Kuldhara Village – The Future Awaits
A bright smile of a man with a heavy moustache wearing a colourful turban brought me to the present. I greeted him with a smile and asked what he was doing at this forsaken place, also noticing at that instant a few people working on something just beside him.
‘We are rebuilding Kuldhara village,’ he said with the same smile plus a sense of pride. I was very happy to hear this! This meant an end to this painful sight of the ruins forever. I was also very surprised.
‘Really?’, ‘What about the ghosts?’, ‘What about the bad luck?’, ‘Are people ready to move in?’, I inquired, shooting all these questions at once.
‘Yes, people are ready to move in. The government is going to provide all the support to the people who decide to live in Kuldhara village. The project will be ready in 3 years and Kuldhara village is going to be one of the best towns like everywhere else in Rajasthan,’ he said, beaming with that same expression of pride and joy.
‘This is a very good news to hear!’, I exclaimed, wondering how he managed to maintain his sanity, all that warmth and a contagious smile when the annoying scorching heat was making me sweat profusely.
After clicking some pictures of the yellow rustic walls that glazed as the sun shone on them, I sat back with others in the jeep not feeling sad anymore.

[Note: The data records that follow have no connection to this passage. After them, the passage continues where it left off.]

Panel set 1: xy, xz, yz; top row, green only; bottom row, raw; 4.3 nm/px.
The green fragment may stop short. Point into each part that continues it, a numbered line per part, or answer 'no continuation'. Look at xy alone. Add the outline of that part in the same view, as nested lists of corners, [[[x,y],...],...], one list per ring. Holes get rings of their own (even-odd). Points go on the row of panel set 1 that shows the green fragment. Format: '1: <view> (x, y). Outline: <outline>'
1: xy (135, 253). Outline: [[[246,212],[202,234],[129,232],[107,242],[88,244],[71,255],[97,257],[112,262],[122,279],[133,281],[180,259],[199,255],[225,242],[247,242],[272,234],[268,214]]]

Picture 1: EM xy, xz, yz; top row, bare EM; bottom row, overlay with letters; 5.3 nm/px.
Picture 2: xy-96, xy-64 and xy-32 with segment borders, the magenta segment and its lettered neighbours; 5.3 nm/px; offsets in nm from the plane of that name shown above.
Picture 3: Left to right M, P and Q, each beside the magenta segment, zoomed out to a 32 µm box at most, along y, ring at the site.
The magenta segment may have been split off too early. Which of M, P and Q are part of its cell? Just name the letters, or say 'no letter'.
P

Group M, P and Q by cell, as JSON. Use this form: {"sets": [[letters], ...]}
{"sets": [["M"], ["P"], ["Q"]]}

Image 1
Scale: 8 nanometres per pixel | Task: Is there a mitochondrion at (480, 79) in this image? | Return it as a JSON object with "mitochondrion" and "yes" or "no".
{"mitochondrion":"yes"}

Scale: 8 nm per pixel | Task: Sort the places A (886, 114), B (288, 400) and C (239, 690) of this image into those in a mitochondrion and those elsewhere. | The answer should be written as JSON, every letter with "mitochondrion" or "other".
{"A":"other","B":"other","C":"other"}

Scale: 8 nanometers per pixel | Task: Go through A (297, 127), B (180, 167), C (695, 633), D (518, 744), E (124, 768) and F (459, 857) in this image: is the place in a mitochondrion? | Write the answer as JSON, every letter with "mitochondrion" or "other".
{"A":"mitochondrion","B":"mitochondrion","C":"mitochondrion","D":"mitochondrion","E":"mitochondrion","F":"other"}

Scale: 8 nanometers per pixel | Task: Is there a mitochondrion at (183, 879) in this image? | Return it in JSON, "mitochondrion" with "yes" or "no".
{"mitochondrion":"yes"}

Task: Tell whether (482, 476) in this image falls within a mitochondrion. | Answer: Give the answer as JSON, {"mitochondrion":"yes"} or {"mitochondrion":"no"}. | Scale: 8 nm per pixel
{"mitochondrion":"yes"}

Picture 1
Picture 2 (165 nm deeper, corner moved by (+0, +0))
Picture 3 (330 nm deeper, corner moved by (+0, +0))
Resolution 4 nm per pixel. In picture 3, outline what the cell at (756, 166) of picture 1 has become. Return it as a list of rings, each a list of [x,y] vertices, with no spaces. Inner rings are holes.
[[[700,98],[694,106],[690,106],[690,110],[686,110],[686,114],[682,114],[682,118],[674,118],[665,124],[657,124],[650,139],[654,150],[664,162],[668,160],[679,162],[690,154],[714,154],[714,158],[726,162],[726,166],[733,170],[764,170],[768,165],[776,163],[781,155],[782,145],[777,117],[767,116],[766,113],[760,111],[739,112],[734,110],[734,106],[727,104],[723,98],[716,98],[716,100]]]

We call the time bygone as ‘History’, which means a thing or an event of the past. So whether it’s a victory or a tragedy, it’s all in the past. Putting them to rest and moving on is what matters, as change is the only constant and an indispensable part of our future, right?
I can’t wait to go back and see Kuldhara village when it comes alive, surrounded by the majestic Thar desert in Jaisalmer. Until then, well, the past shall prevail!